**Given problem**. Write out the whole listing below again, leaving out the pictures and substituting "vernacular name" for every "common name" while keeping all other text the same.

Entries drawn from a collection
* BEGIN *

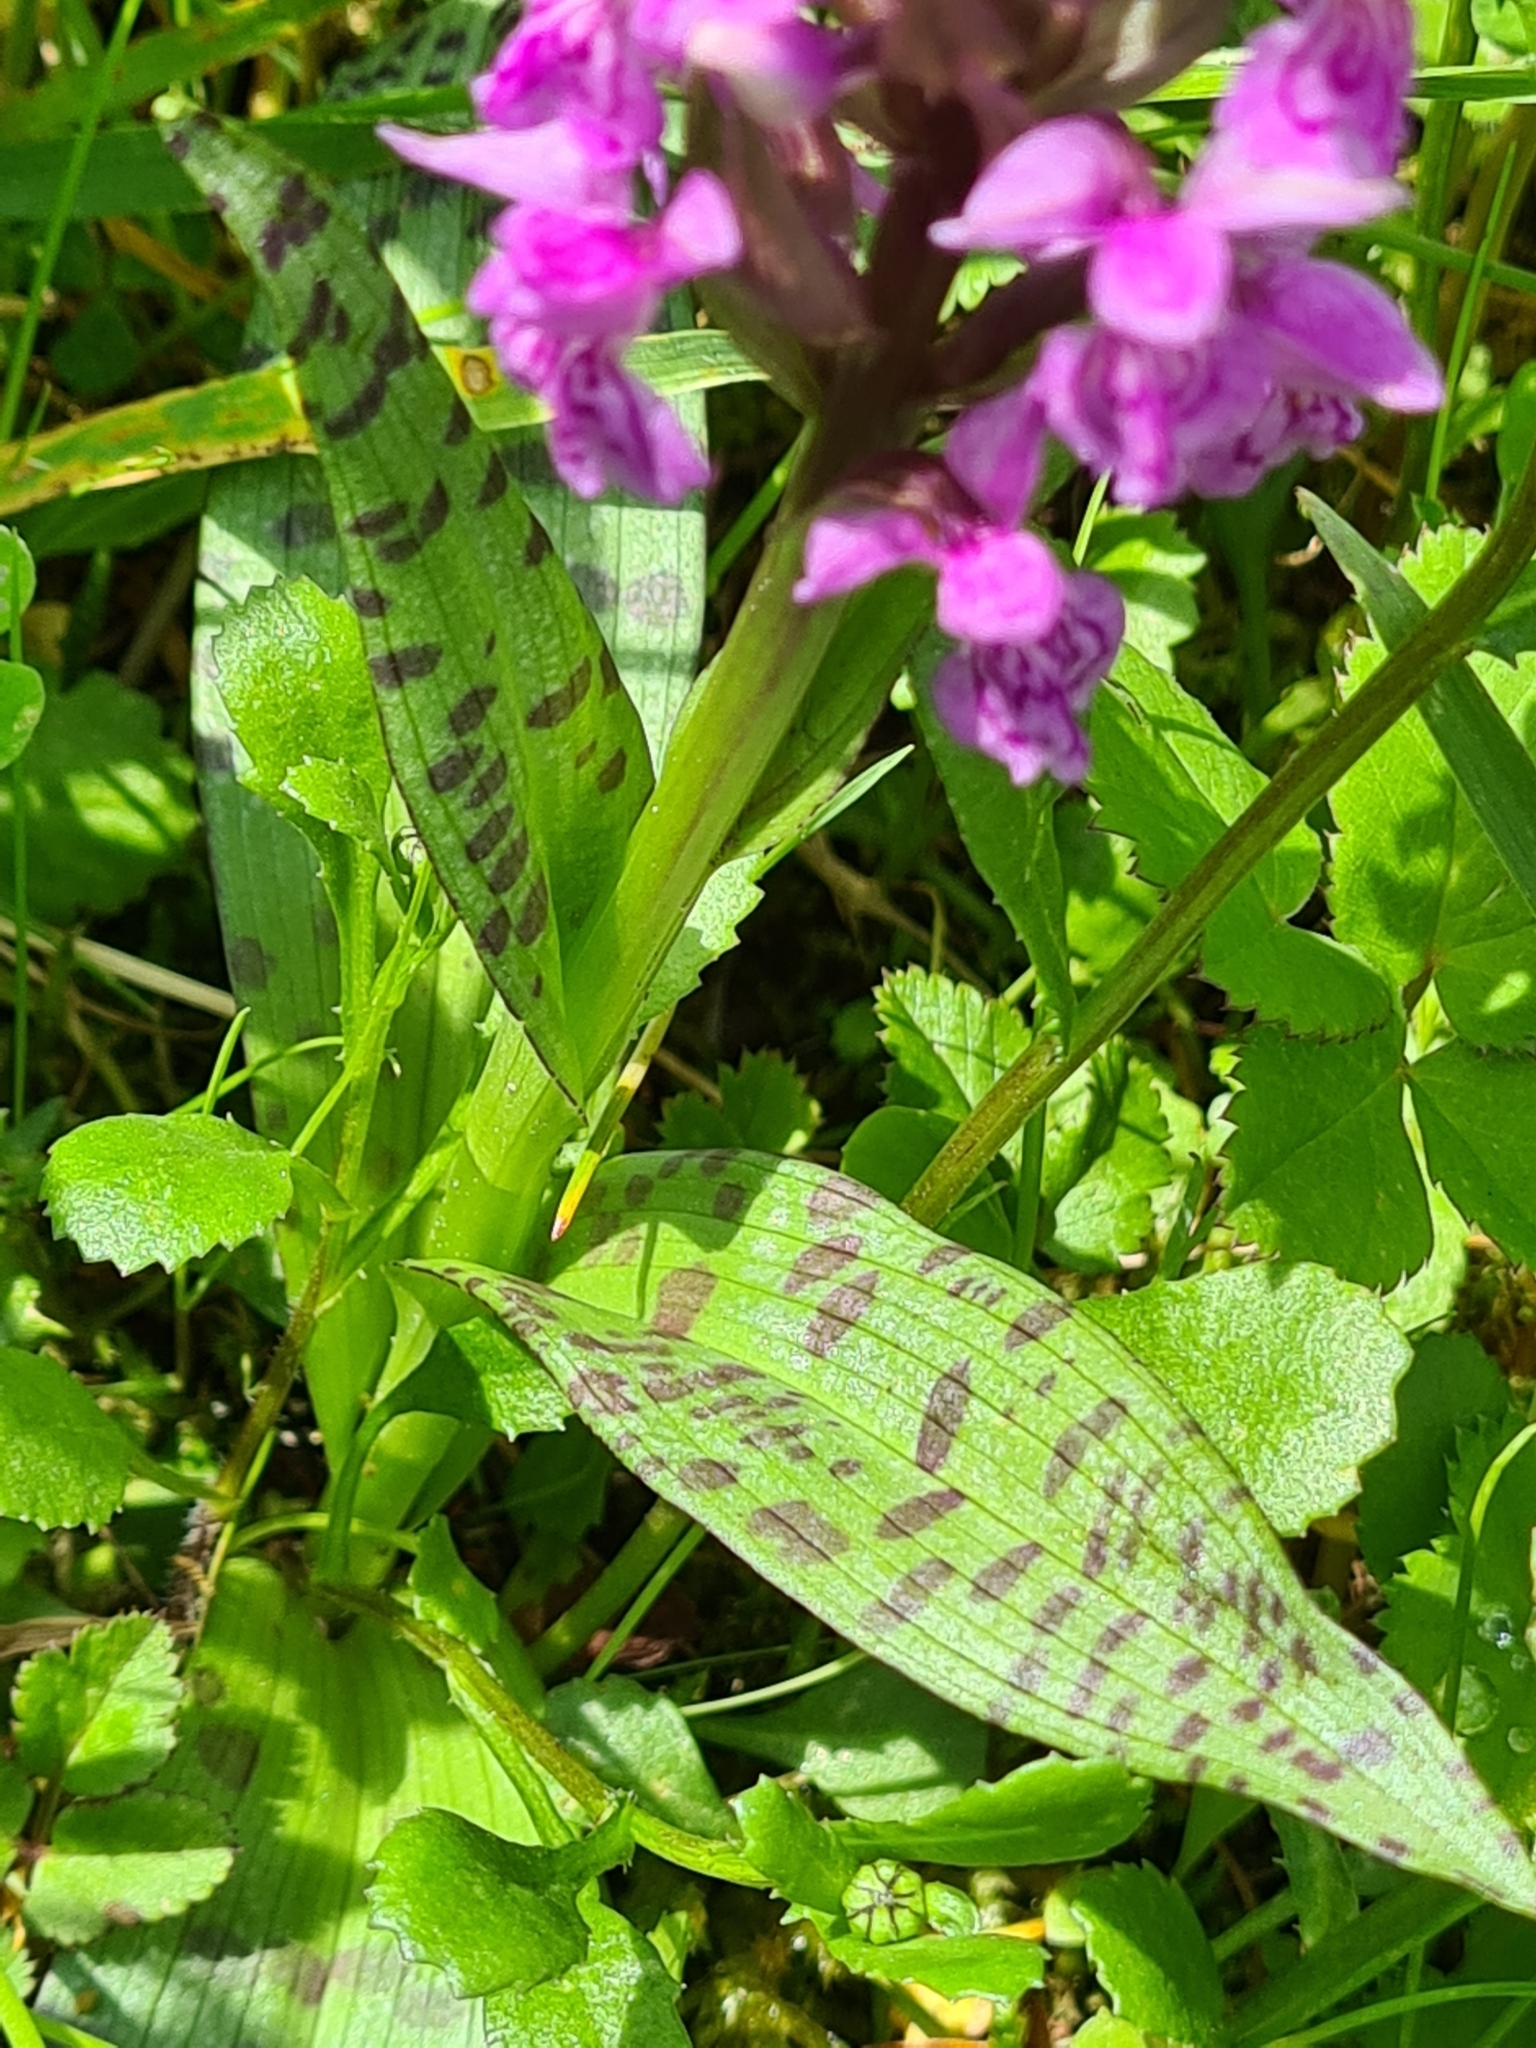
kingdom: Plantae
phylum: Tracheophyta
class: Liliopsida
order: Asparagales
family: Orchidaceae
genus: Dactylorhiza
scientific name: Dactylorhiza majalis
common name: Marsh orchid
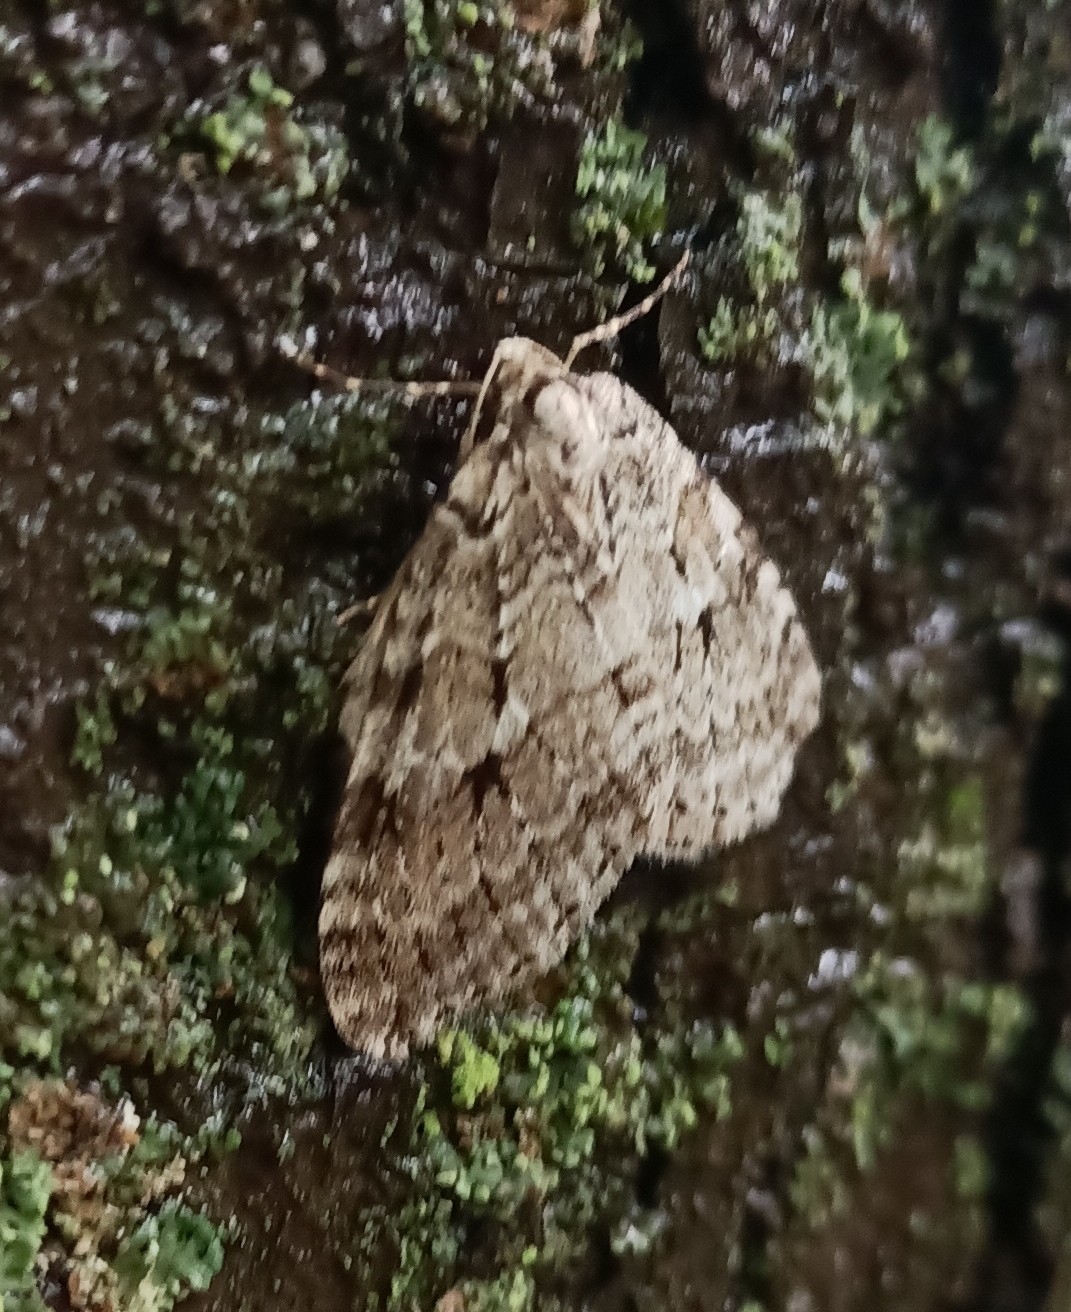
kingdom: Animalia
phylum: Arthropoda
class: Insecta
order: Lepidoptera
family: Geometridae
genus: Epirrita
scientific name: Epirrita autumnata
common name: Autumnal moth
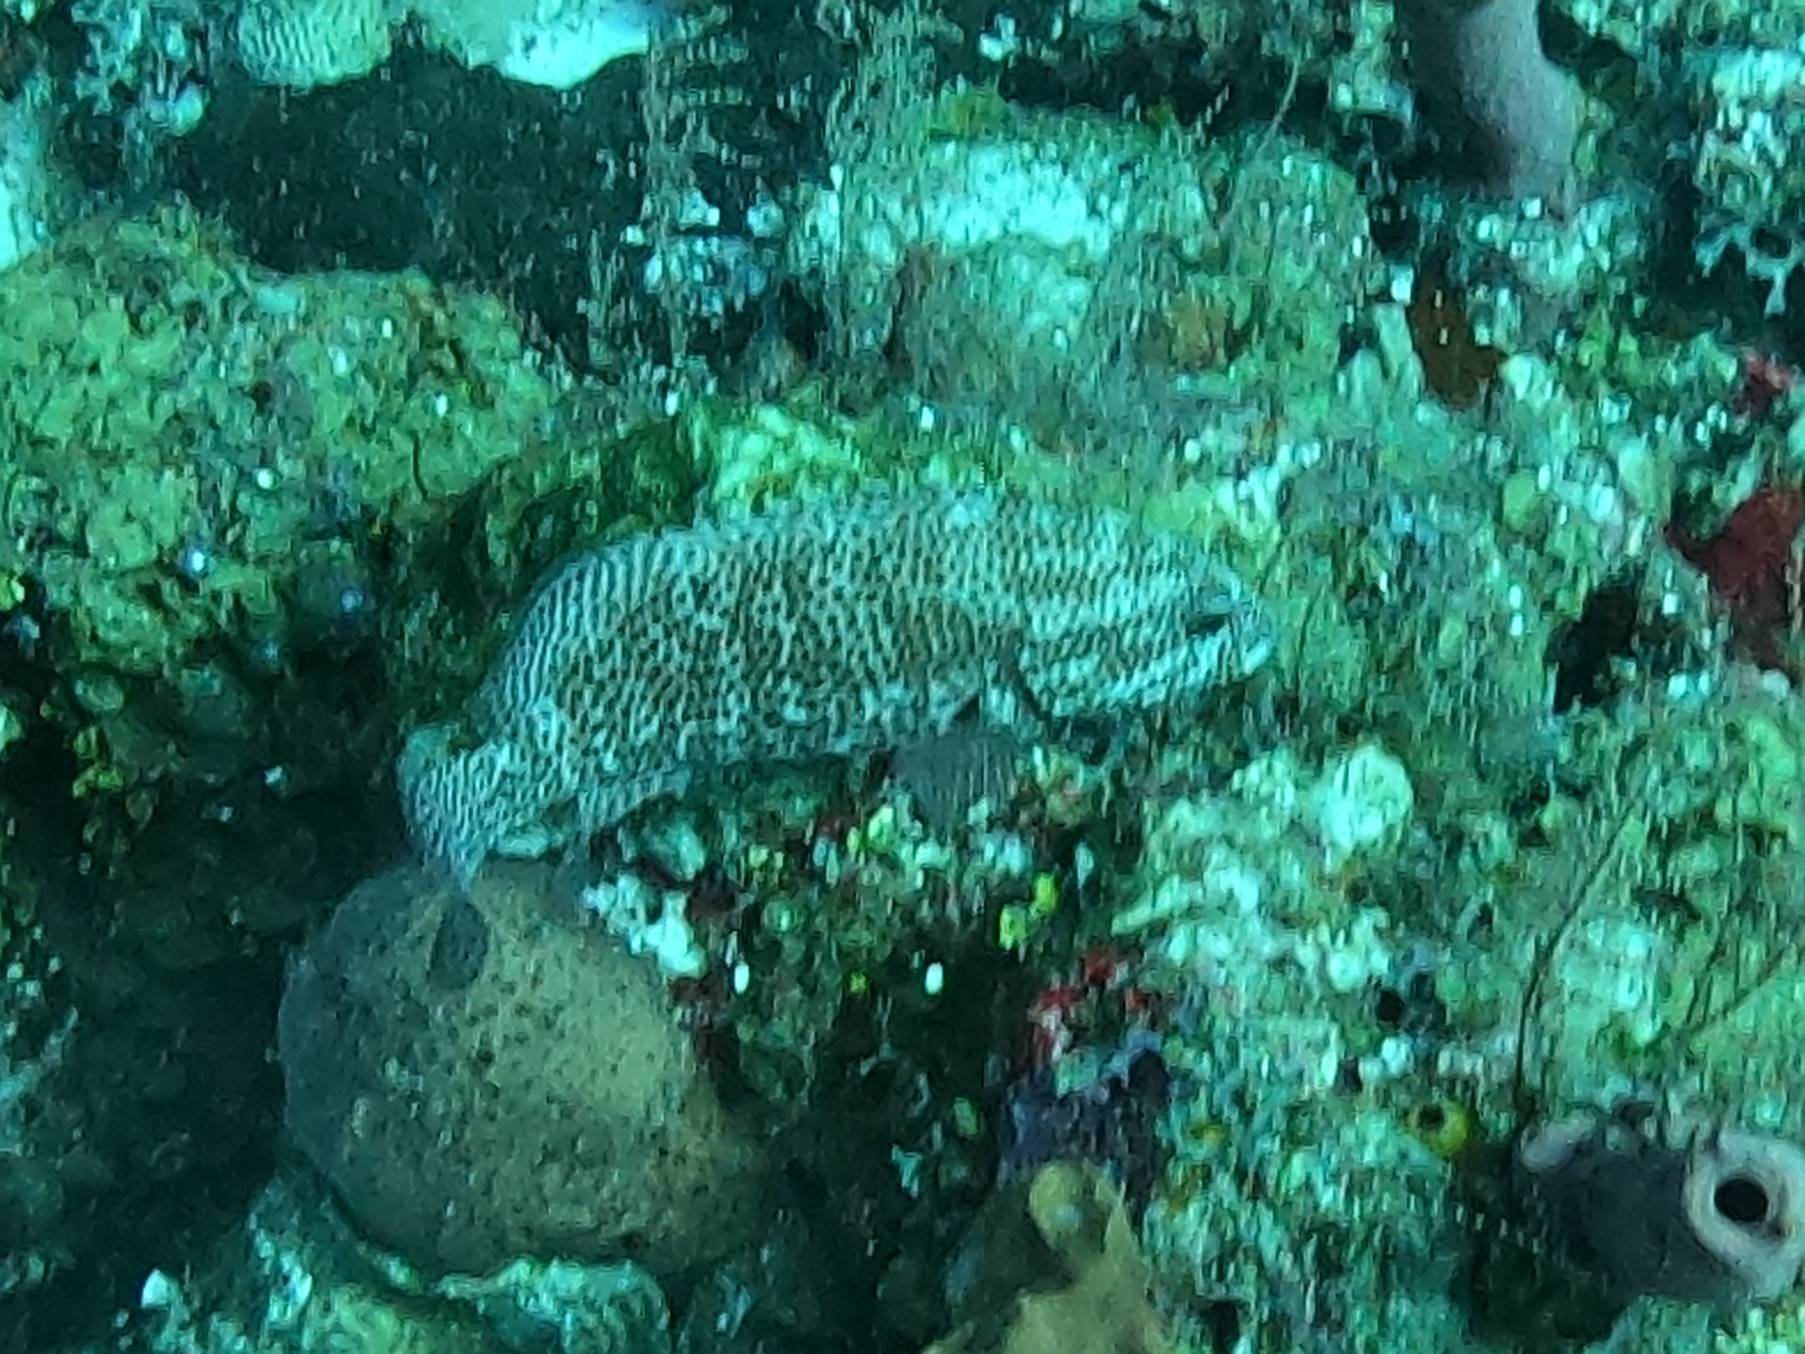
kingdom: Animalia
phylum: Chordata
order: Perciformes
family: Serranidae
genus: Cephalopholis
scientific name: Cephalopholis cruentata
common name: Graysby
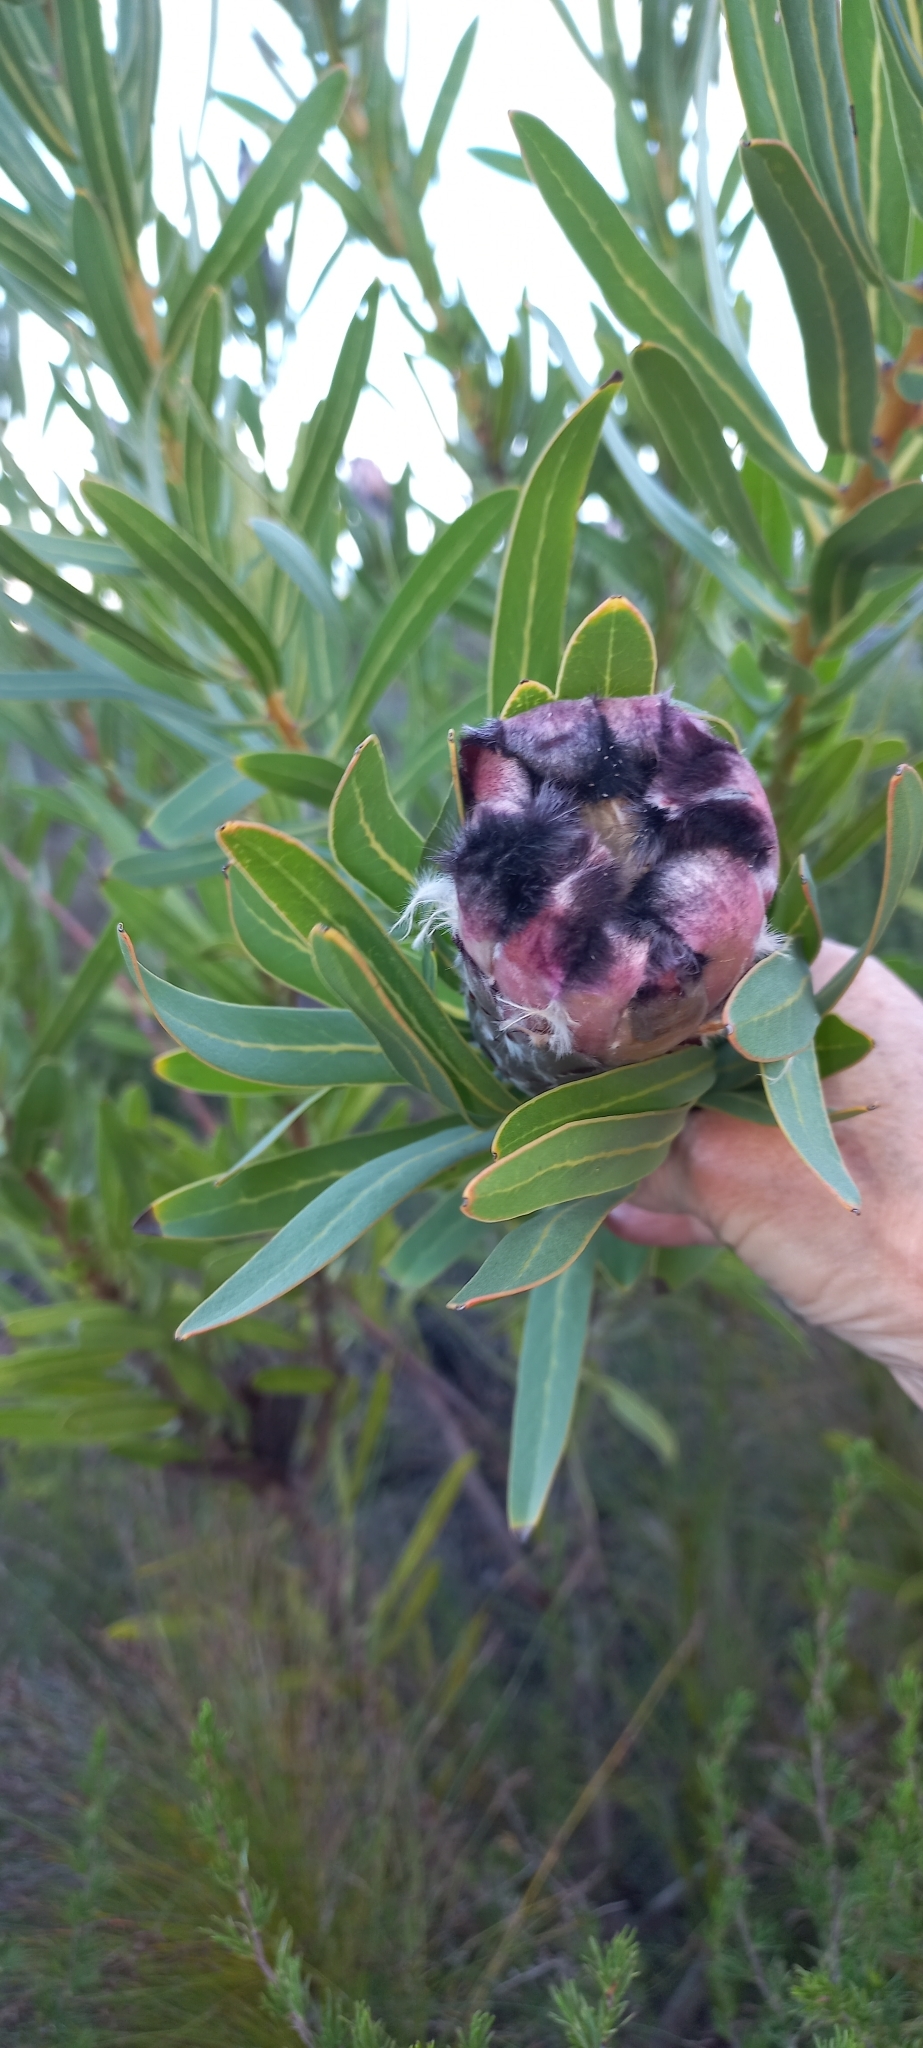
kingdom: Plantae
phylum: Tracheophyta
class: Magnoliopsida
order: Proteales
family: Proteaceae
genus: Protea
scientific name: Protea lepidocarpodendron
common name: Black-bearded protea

* END *

**Expected answer**.
kingdom: Plantae
phylum: Tracheophyta
class: Liliopsida
order: Asparagales
family: Orchidaceae
genus: Dactylorhiza
scientific name: Dactylorhiza majalis
vernacular name: Marsh orchid
kingdom: Animalia
phylum: Arthropoda
class: Insecta
order: Lepidoptera
family: Geometridae
genus: Epirrita
scientific name: Epirrita autumnata
vernacular name: Autumnal moth
kingdom: Animalia
phylum: Chordata
order: Perciformes
family: Serranidae
genus: Cephalopholis
scientific name: Cephalopholis cruentata
vernacular name: Graysby
kingdom: Plantae
phylum: Tracheophyta
class: Magnoliopsida
order: Proteales
family: Proteaceae
genus: Protea
scientific name: Protea lepidocarpodendron
vernacular name: Black-bearded protea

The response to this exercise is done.